UIC HISTORIAN RECEIVES FULBRIGHT LECTURING RESEARCH GRANT
James Searing, associate professor of history and African-American studies at the University of Illinois at Chicago, has received a senior Fulbright Lecturing Research grant from the U.S. Department of State and the J. William Fulbright Foreign Scholarship Board.
Searing will travel to Senegal to help the Historical Museum on Goree Island and the L'Institut Fondamental d'Afrique Noire-Cheikh Anta Diop develop a new exhibit on the history of slavery and the slave trade. Additionally, he will conduct research exploring the role of religion and ethnicity in resistance to the slave trade, slavery and colonialism.
"Goree Island attracts a large number of visitors everyday, most of whom come because the island evokes the tragic history of the slave trade," said Searing. "It is a world historic site, and I am grateful to be selected as a part of this collaborative project."
The eight-month lecturing/research grant is the first Fulbright grant affiliated with L'Institut Fondamental d'Afrique Noire-Cheikh Anta Diop and the Historical Museum of Goree. No other U.S. Fulbright winner has ever been assigned to the museum or collaborated with the institute on the history of slavery, Searing said.

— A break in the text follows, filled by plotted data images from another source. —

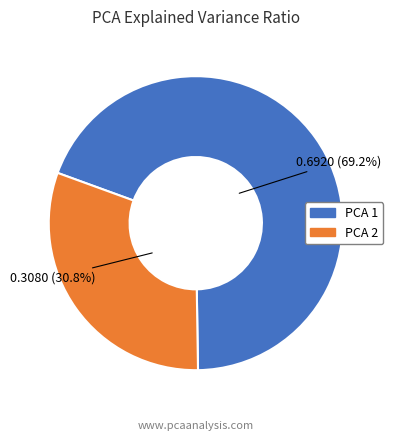

Is there any slice that represents more than half of the pie?

Yes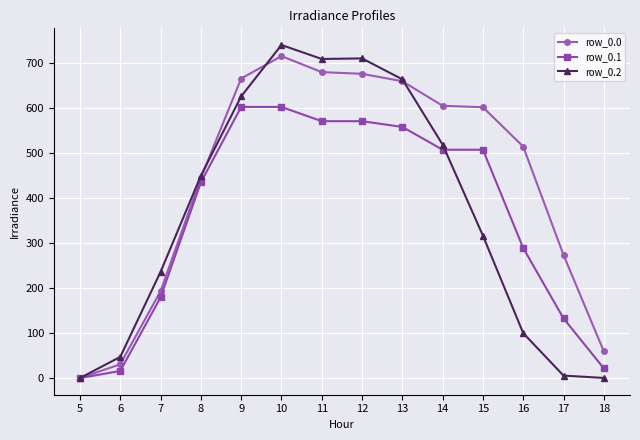

Which series has the widest spread of values?

row_0.2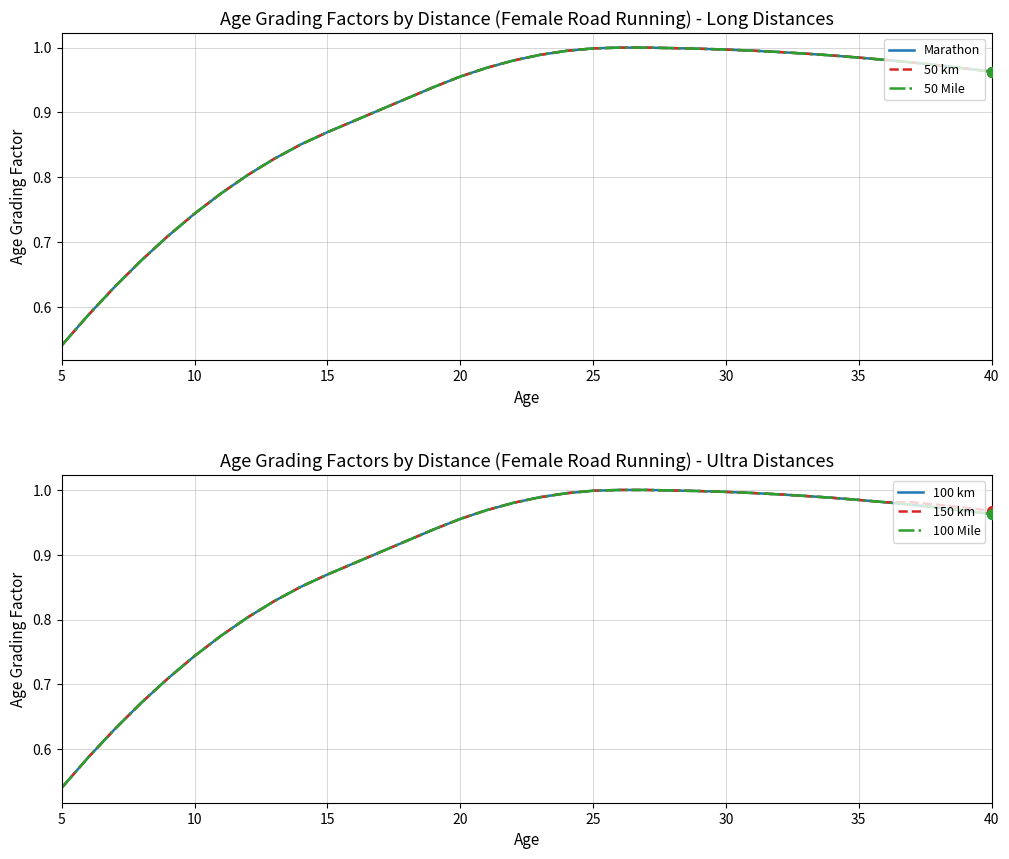

What are all the series names shown in the legend?

Marathon, 50 km, 50 Mile, 100 km, 150 km, 100 Mile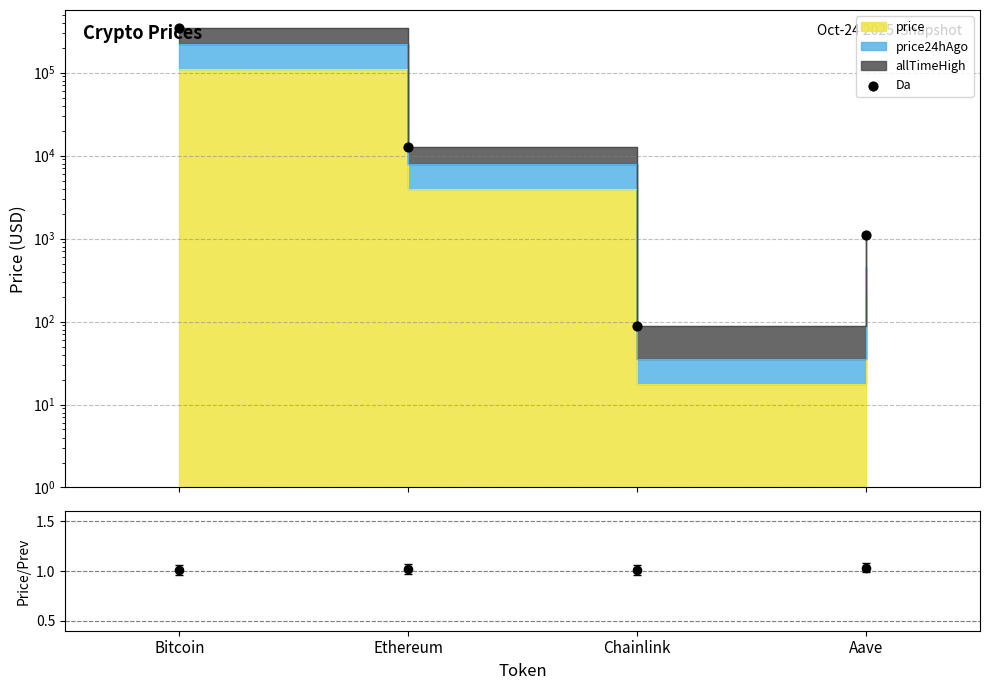

Between Chainlink and Aave, which is larger?

Aave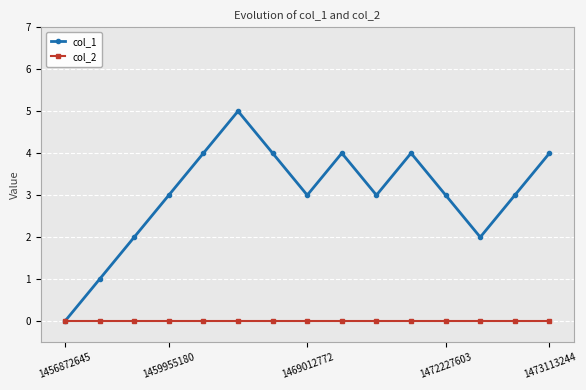

True or false: col_1 has more than 0 points higher than both neighbors.

True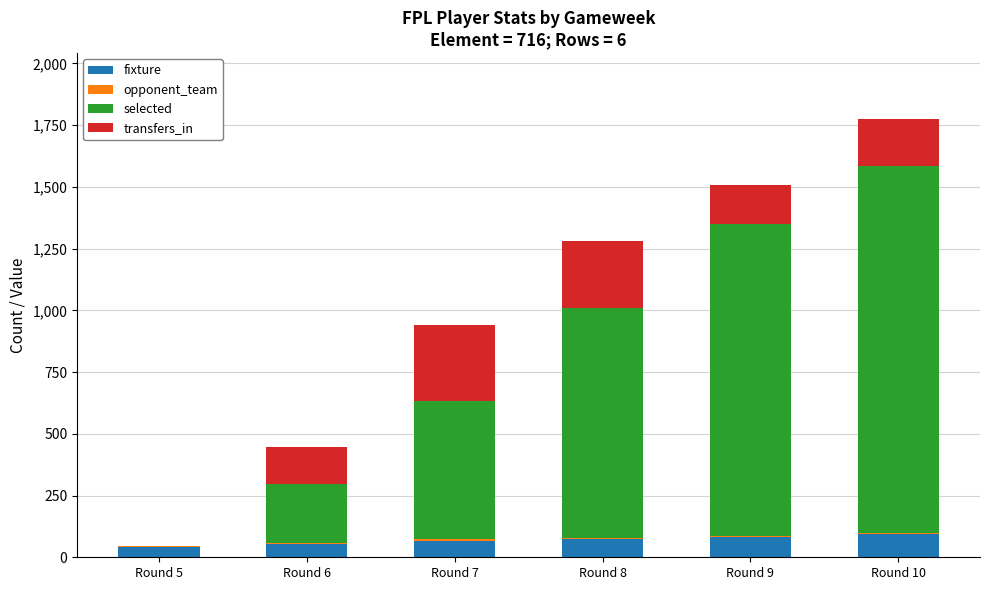

Count the number of data series in this chart.

4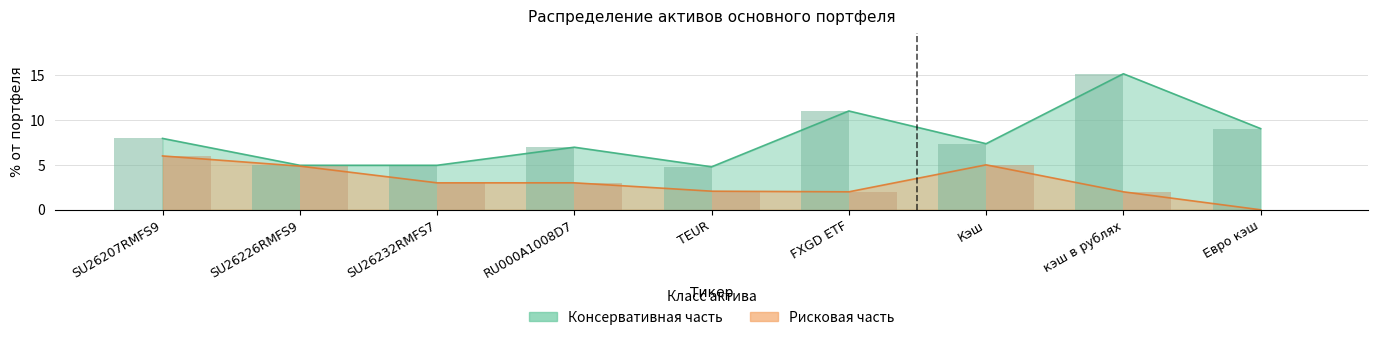

At which label does Консервативная часть first exceed 7?

SU26207RMFS9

"Any new presentation of Goree's history must integrate regional and global issues related to the slave trade," said Searing. "Hopefully, by the end of this project, the museum's displays will guide a visitor through Goree's history as a site of the slave trade and slavery, and have displays that link that history to the larger story of the Atlantic slave trade."
In addition to his work at the museum, Searing will conduct research among all major Sereer communities in the Petite Cote region of Senegal.
Searing's return to Senegal will be somewhat of a homecoming. He received a Fulbright Dissertation Research Grant in Senegal from 1983-84, and was a Fulbright Professor of U.S. and African History at the Universite Cheikh Anta Diop, Dakar, Senegal from 1988-1990.